When Ron DeSantis formally enters the 2024 presidential race later today, he will already be a diminished White House aspirant. The Florida governor’s pre-candidacy got off to a roaring start last autumn. His landslide reelection as leader of a party that had quickly turned Florida red gave him reams of admiring press in the conservative-media world, particularly in contrast to his presumed chief rival, Donald Trump, who got a lot of blame for Republican under-performance nationally and then spent weeks sulking in his tent. Very soon there was talk of Republican and conservative-movement elites consolidating behind a DeSantis candidacy to put Trump out to pasture once and for all without sacrificing the base-pleasing appeal of MAGA culture-war politics. Indeed, it looked like DeSantis could offer Republicans a steadier 2.0 version of Trumpism on the campaign trail and a much calmer (if still quasi-authoritarian) presence in the White House.
DeSantis faced plenty of thorny strategic questions in those early days, but one thing was quite clear: The governor needed to make the case that Trump could only win the 2024 nomination if the GOP field was as divided as it was in 2016. And thus every argument for DeSantis ’24 became an implicit argument against other candidates entering the race, as reflected in the attention given to DeSantis’s much stronger performance in polls testing a one-on-one contest.
From that perspective, DeSantis’s strategy has already failed. Nikki Haley, Asa Hutchinson, and Tim Scott are announced candidates, as is at least one White House aspirant scratching the itch for new faces, entrepreneur Vivek Ramaswamy.

◆ **Data shown**:
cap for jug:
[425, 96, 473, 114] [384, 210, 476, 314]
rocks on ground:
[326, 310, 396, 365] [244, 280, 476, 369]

◆ **Complete the following**:
(a) In the text on DeSantis's presidential bid, what gave DeSantis reams of admiring press in the conservative-media world?
(b) Rewrite the passage of the text on DeSantis's presidential bid that begins at the words "From that perspective, DeSantis’s" and stops after "entrepreneur Vivek Ramaswamy.", with "declared" in place of "announced".
(c) Name each person that the text on DeSantis's presidential bid says is already an announced candidate in the race.

◆ **Results of the tasks**:
(a) His landslide reelection.

(b)
From that perspective, DeSantis’s strategy has already failed. Nikki Haley, Asa Hutchinson, and Tim Scott are declared candidates, as is at least one White House aspirant scratching the itch for new faces, entrepreneur Vivek Ramaswamy.

(c) Nikki Haley, Asa Hutchinson, Tim Scott, Vivek Ramaswamy